Pediatrician Dr. Marie Hay went even further.

"The history (provided by Polson) was not consistent with the physical findings," she testified. "Amanda had severe head injuries, retinal hemorrhage, intercranial fractures and brain swelling. She had a very well established (blood clotting condition) and severe hypothermia; she also had multiple bruises on her lower limbs and hip," plus, she found out after initial emergency treatment, a broken collarbone, severe blunt force trauma to the abdomen, and other signs of bodily harm.

"When I looked at the whole constellation of injuries I could not see how this could have occurred from falling out of a bunk bed," said Dr. Hay, which is what she testified Polson first told her happened to Simpson, and he found her at the base of the ladder.

"Since Amanda has died ... I have researched the world's literature on falls, every kind you can imagine including down stairs, against tubs, out of bunk beds. And I am speaking from 30 years of experience ... I do not believe (the fatal injuries) could have been caused by that. It was high-velocity trauma."

Her experience has only provided one other child with similar injuries and similar hypothermic core temperature. That child, she said, was thrown from a vehicle in a winter crash and she landed far from the site of impact and lay in the snow for half an hour before paramedics arrived.

Polson was never prosecuted for the events of Oct. 30, 1999. Coroner's inquests are not fault-finding missions, they are fact-finding missions that may move the jury to recommend changes for agencies or individuals that could prevent similar deaths in future. This inquest is scheduled to continue today and Wednesday with the option, if necessary, to carry on until Friday.

wow - never prosecuted and went on to have two more children after the first three were taken away as a result of this suspicious death.


Sadly that is what happens to a lot of people with child welfare involvement- they go on having kids in some sort of attempt to replace the ones that were taken away or to "stick it to the system."  Nevermind children should not be put on this earth in already unhealthy families or to be used as pawns, but that is a different rant.
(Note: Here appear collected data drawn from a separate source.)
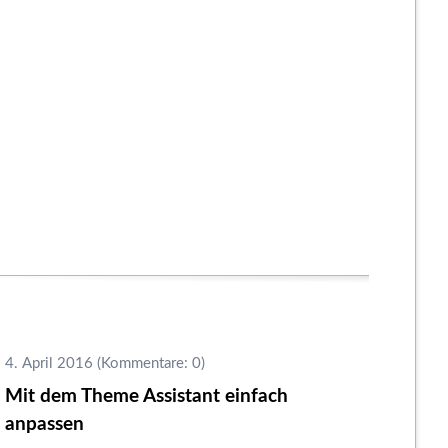
4. April 2016
(Kommentare: 0)
Mit dem Theme Assistant einfach
anpassen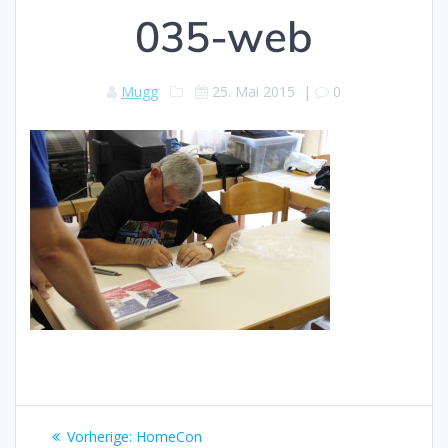
035-web
Mugg
25. Mai 2015
|
0
Beitragsnavigation
Vorheriger
Vorherige:
HomeCon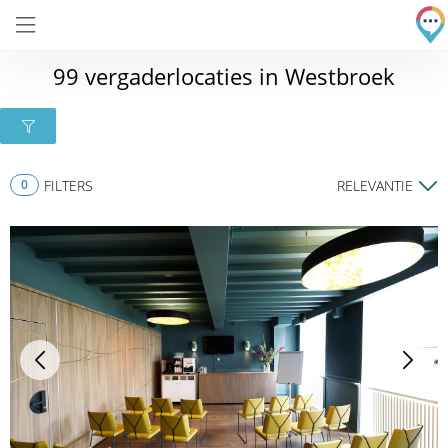
99 vergaderlocaties in Westbroek
0
FILTERS
RELEVANTIE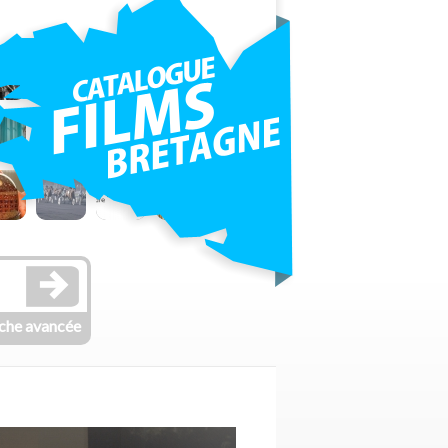
che avancée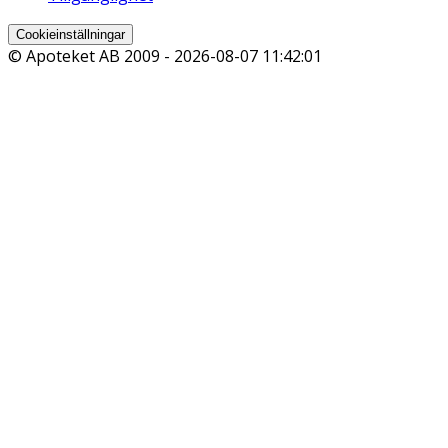
Cookieinställningar
© Apoteket AB 2009 -
2026-08-07 11:42:01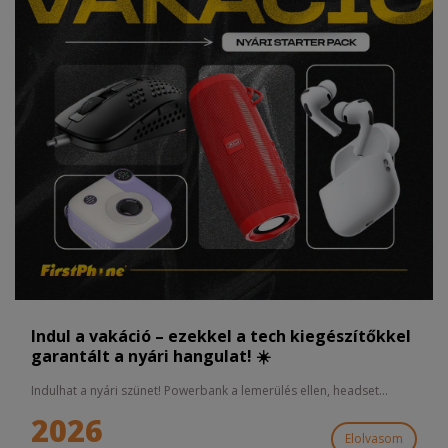
Indul a vakáció – ezekkel a tech kiegészítőkkel
garantált a nyári hangulat! ☀️
Indulhat a nyári szünet! Powerbank a lemerülés ellen, headset...
2026
Elolvasom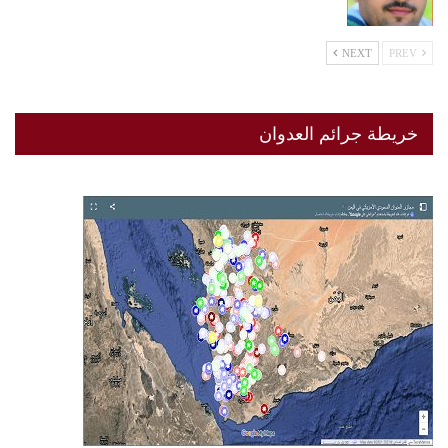
NEXT
PREV
خريطة جرائم العدوان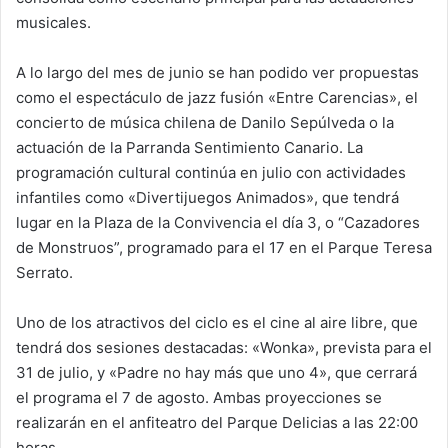
musicales.
A lo largo del mes de junio se han podido ver propuestas
como el espectáculo de jazz fusión «Entre Carencias», el
concierto de música chilena de Danilo Sepúlveda o la
actuación de la Parranda Sentimiento Canario. La
programación cultural continúa en julio con actividades
infantiles como «Divertijuegos Animados», que tendrá
lugar en la Plaza de la Convivencia el día 3, o “Cazadores
de Monstruos”, programado para el 17 en el Parque Teresa
Serrato.
Uno de los atractivos del ciclo es el cine al aire libre, que
tendrá dos sesiones destacadas: «Wonka», prevista para el
31 de julio, y «Padre no hay más que uno 4», que cerrará
el programa el 7 de agosto. Ambas proyecciones se
realizarán en el anfiteatro del Parque Delicias a las 22:00
horas.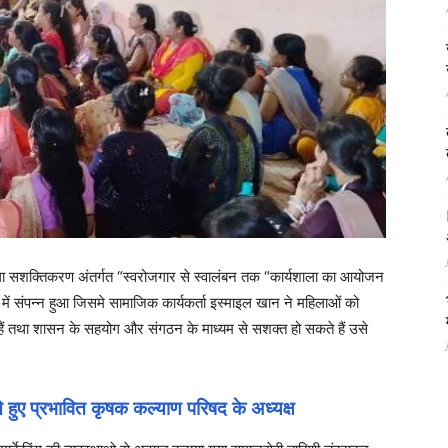
िला सशक्तिकरण अंतर्गत “स्वरोजगार से स्वालंबन तक “कार्यशाला का आयोजन
 में संपन्न हुआ जिसमे सामाजिक कार्यकर्ता इस्माइल खान ने महिलाओं को
 हैं तथा शासन के सहयोग और संगठन के माध्यम से सशक्त हो सकते हैं उसे
से हुए प्रभावित कृषक कल्याण परिषद के अध्यक्ष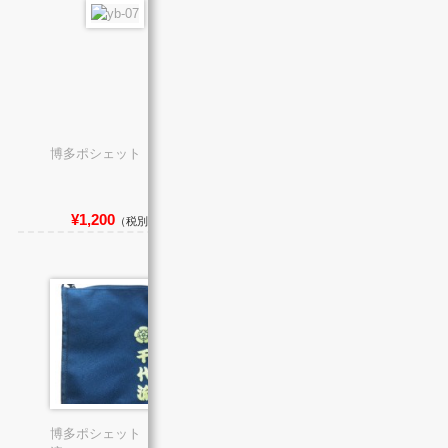
博多ポシェット 東流
博多ポシェット 西流
¥1,200
¥1,200
（税別）
（税別）
博多ポシェット 千代
子供山笠エコバッグ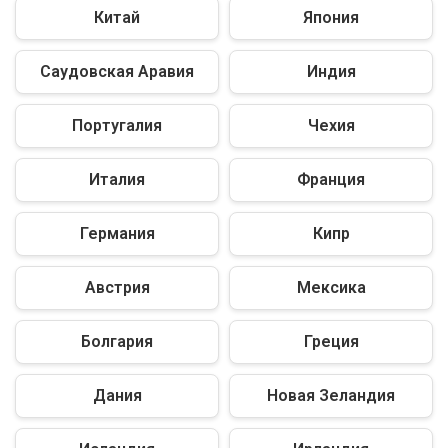
Китай
Япония
Саудовская Аравия
Индия
Португалия
Чехия
Италия
Франция
Германия
Кипр
Австрия
Мексика
Болгария
Греция
Дания
Новая Зеландия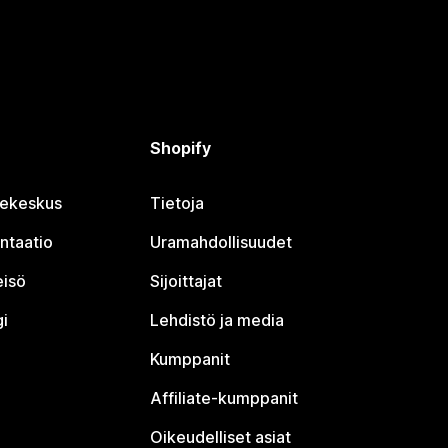
Shopify
jekeskus
Tietoja
ntaatio
Uramahdollisuudet
eisö
Sijoittajat
i
Lehdistö ja media
Kumppanit
Affiliate-kumppanit
Oikeudelliset asiat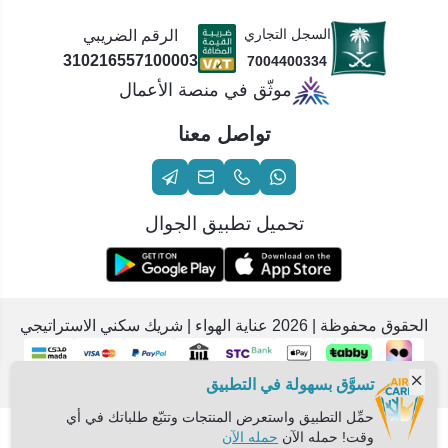
السجل التجاري
الرقم الضريبي
310216557100003
7004400334
موثّق في منصة الأعمال
تواصل معنا
تحميل تطبيق الجوال
الحقوق محفوظة | 2026
عناية الهواء | شريك سكني الاستراتيجي
تسوَّق بسهولة في التطبيق
حمِّل التطبيق واستعرض المنتجات وتتبّع طلباتك في أي
وقت! حمله الآن
حمله الآن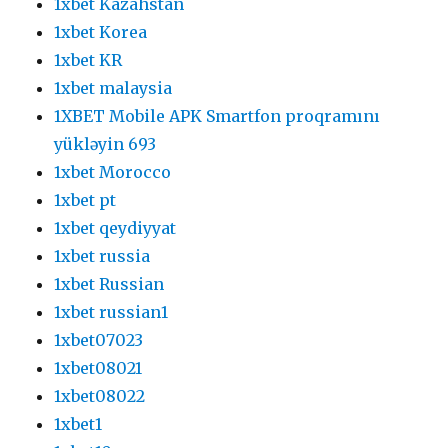
1xbet Kazahstan
1xbet Korea
1xbet KR
1xbet malaysia
1XBET Mobile APK Smartfon proqramını
yükləyin 693
1xbet Morocco
1xbet pt
1xbet qeydiyyat
1xbet russia
1xbet Russian
1xbet russian1
1xbet07023
1xbet08021
1xbet08022
1xbet1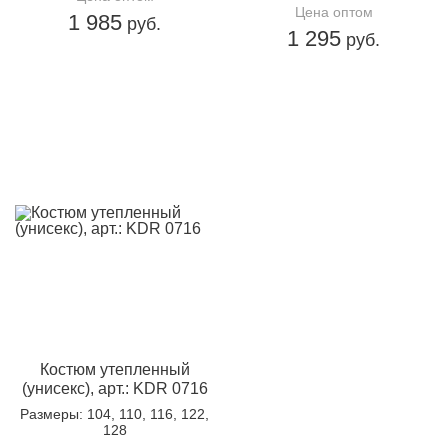
Цена оптом
1 985
руб.
1 295
руб.
Костюм утепленный
(унисекс), арт.: KDR 0716
Размеры
: 104, 110, 116, 122,
128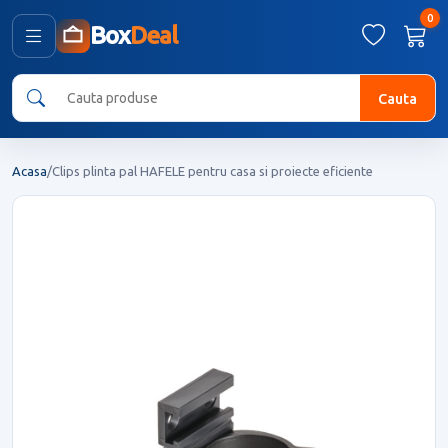
0
Box
Deal
Cauta
Acasa
/
Clips plinta pal HAFELE pentru casa si proiecte eficiente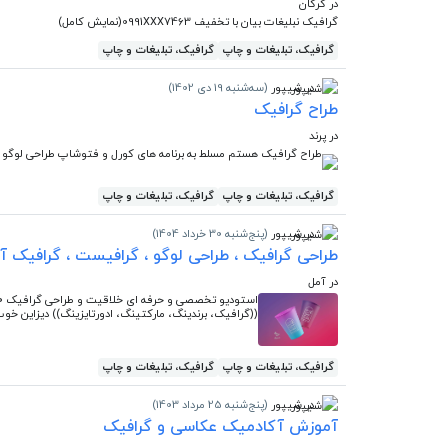
در گرگان
گرافیک نبلیغات بیان با تخفیف 0991XXX7463(نمایش کامل)
گرافیک، تبلیغات و چاپ
گرافیک، تبلیغات و چاپ
در شیپور
(سه‌شنبه 19 دی 1402)
طراح گرافیک
در پرند
طراح گرافیک هستم مسلط به برنامه های کورل و فتوشاپ طراحی لوگو 
گرافیک، تبلیغات و چاپ
گرافیک، تبلیغات و چاپ
در شیپور
(پنج‌شنبه 30 خرداد 1404)
طراحی گرافیک ، طراحی لوگو ، گرافیست ، گرافیک آنل
در آمل
((گرافیک، برندینگ، مارکتینگ، ادورتایزینگ)) دیزاین خو
گرافیک، تبلیغات و چاپ
گرافیک، تبلیغات و چاپ
در شیپور
(پنج‌شنبه 25 مرداد 1403)
آموزش آکادمیک عکاسی و گرافیک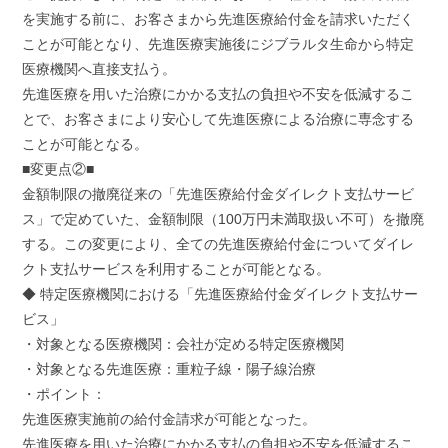
を実施する前に、お客さまから先進医療給付金を請求いただく
ことが可能となり、先進医療実施後にジブラルタ生命から特定
医療機関へ直接支払う。
先進医療を用いた治療にかかる支払の負担や不安を低減するこ
とで、お客さまにより安心して先進医療による治療に専念する
ことが可能となる。
■変更点②■
金額制限の撤廃従来の「先進医療給付金ダイレクト支払サービ
ス」で定めていた、金額制限（100万円未満取扱い不可）を撤廃
する。この変更により、全ての先進医療給付金についてダイレ
クト支払サービスを利用することが可能となる。
◆ 特定医療機関における「先進医療給付金ダイレクト支払サー
ビス」
・対象となる医療機関：会社が定める特定医療機関
・対象となる先進医療：重粒子線・陽子線治療
・ポイント：
先進医療実施前の給付金請求が可能となった。
先進医療を用いた治療にかかる支払の負担や不安を低減するこ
I am not sure if I believe Rory purposely did something to Amanda, but that an accident of some sort happened which he somehow caused and it was going to look really bad, so his story is off.

I dont think he meant to cause that kind of harm, but he testifies to having consumed a fair amount of alcohol and I'm wondering if discipline just went too far... either way, that man should be charged and should NEVER be alone with a child.

What you have to question is the severity and force of the injuries which were compared to being thrown from a car. I hope the kids who wound up in foster care have had better lives since. Quite a trauma to lose a sibling and then have the family broken up.